**Work instructions**
Every record is to be duplicated exactly as it reads, without its images.

**The data**
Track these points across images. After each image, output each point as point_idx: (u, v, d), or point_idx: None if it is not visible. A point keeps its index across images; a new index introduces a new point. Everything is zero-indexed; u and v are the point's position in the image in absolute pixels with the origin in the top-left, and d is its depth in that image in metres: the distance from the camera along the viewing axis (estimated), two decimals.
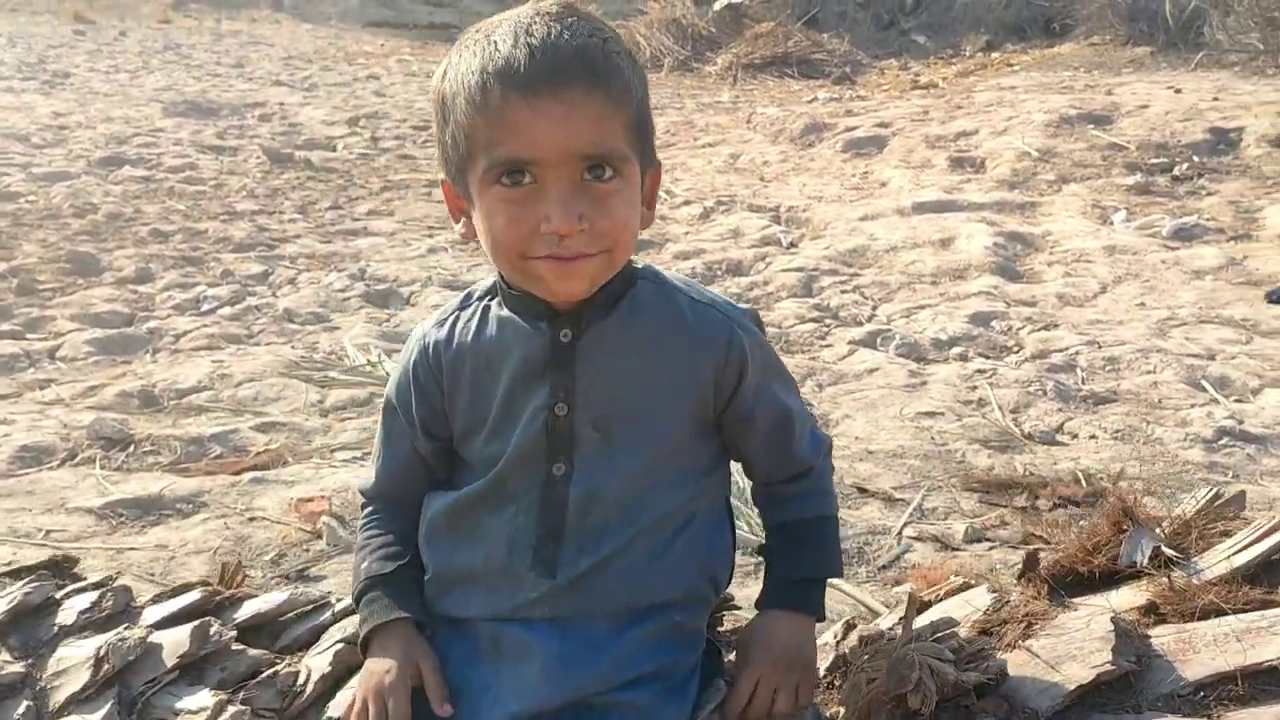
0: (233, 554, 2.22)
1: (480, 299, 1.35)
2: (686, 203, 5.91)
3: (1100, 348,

**Solution**
Track these points across images. After each image, output each point as point_idx: (u, v, d), or point_idx: None if it is not visible. A point keeps its index across images; a new index introduces a new point. Everything is zero-indexed; u and v are the point's position in the image in absolute pixels with the origin in the top-left, and d is its depth in that image in metres: the distance from the camera along the viewing axis (estimated), two decimals.
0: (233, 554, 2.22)
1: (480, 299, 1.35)
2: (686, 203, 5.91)
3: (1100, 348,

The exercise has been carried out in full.